「B太のロッケンロールナイト」


ちょっと野暮用ができたもんで、また外に出てくる。そうですかと、味噌舐め星人は特に興味もなさげに俺に言った。ちょっと前だったら、なんですかなにしにいくんですか、私も行きます私も連れてってください、なんて言い出すだろうに。なんだかこれはこれで少し寂しい物がある。そんな風に、ここ最近の彼女の態度を俺は苦々しく思っていた。元気な方が彼女らしい。
 ご飯食べてるのか。尋ねながら冷蔵庫を開けると、買い置きの味噌カツのサンドウィッチが無くなっていた。パックの味噌も少し減っている。ちゃんと食べてはいるらしい。すまんな仕事が忙しくて構ってやれなくてと、またどうでもいい言葉を味噌舐め星人にかけるのだが、彼女は黙ったままだ。ままならないねとため息を吐く。夜更かしは体に悪い、早く寝ろよ。今から夜遊びをしようとしている人間がよく言うよ。そんな事を思いながら玄関で靴を履くと、俺は寒い寒い外廊へと出た。いってらっしゃい。振り返れば、感情の薄い瞳をした味噌舐め星人が、暗い窓を背後に俺の方を見つめていた。
 駅前に着く頃には十二時を回っていた。電車は終電の運行を終えて、ホームには明かりもなく、当然ながら人通りもない。そんな場所にB太は赤色が毒々しいギターを片手に、足元にスピーカーを置いて立っていた。誰に聞かせるでもなく、一人黙々とギターの弦をピックで弾いていた。ふと、彼と目が合ったが、演奏中なので特にそちらから声をかけてくることはなかった。彼はまた視線をギターの方へと向けると、何者も音を妨げなくなった駅の入り口で、まるでこの世の不幸を嘆く叫びのような音をかき鳴らし続けた。
 B太の対面にあったバスのベンチに座り込む。とりあえず、こうしていればサクラにはなっているだろう。どのくらいこうしていれば良いのか分からないが、時間的にも人通り的にもそう長くは無いだろう。軽い気持ちで彼を見つめることはや十分。曲を替え、音量を替え、歌を叫び、暴れ回ってモヒカンが乱れさせたB太は、まだまだやる気満々という表情だ。
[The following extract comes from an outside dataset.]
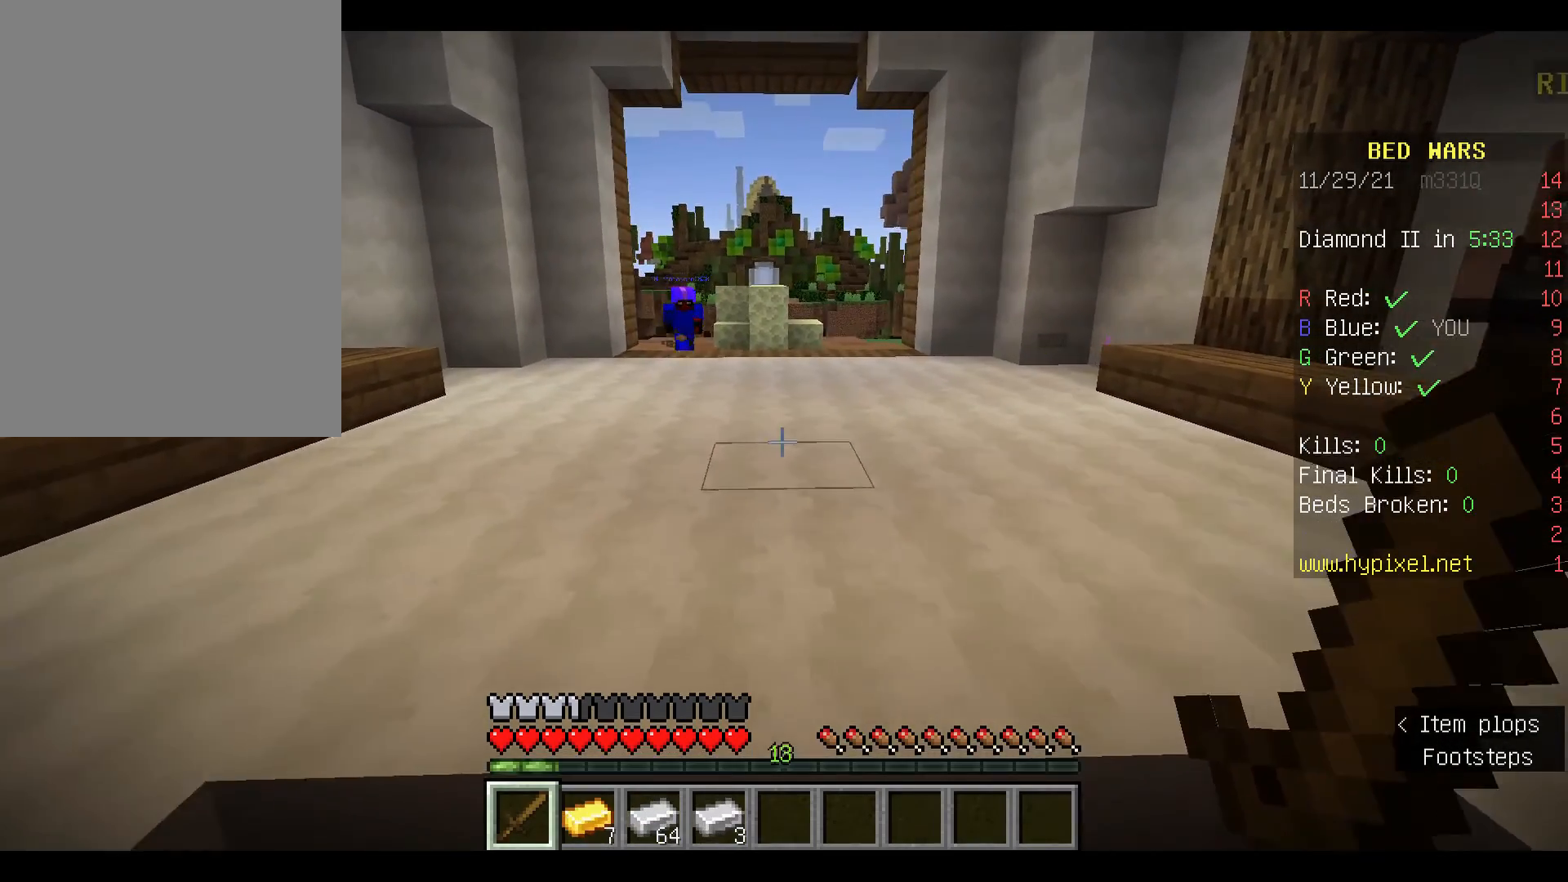
{"keys": [], "mouse": [], "events": [[133, "a", "down"], [133, "d", "up"], [300, "d", "down"], [367, "a", "up"], [433, "d", "up"]]}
一方俺はと、ベンチの隣にあるバスの時刻表を覗き込めば、薄いガラス板にうんざりという表情になっている自分が映っていた。どうにも俺には芸術を楽しむ余裕もなければ理解する教養も足りていないらしい。早々にサクラになったことを後悔した俺だったが、よそ事をしていてはサクラにならない。顔の筋肉を無理やり釣り上げて笑顔にし、首を擡げるとB太の方をそのまま見続けた。
 終電が過ぎたため駅から出てくる人は居なくなったが、人通りが完全に無くなった訳ではない。何人かは俺たちの前を通っていく人が居たのだが、誰も立ち止まってB太の歌を聞く者は居なかった。完全にサクラ作戦は失敗。戦略的撤退を進言しようかとも思ったが、B太はあくまで他人のふりを続けたいらしく、話しかけてこない。そうこうしている内にまた十分が過ぎた。駅の下に出店しているファミリー居酒屋の電気が消える。時刻は一時。追い出されたように店から出てきた客たちが、千鳥足で俺たちの前を通り過ぎて行く。これで誰も足を止めないなら、もうどうしようもないだろう。ふと、一人が何か引っかかったような顔をしてB太を見たが、鼻を啜るとそいつはなにもなかったような顔で、前の酔っ払いの背中を追って歩いて行った。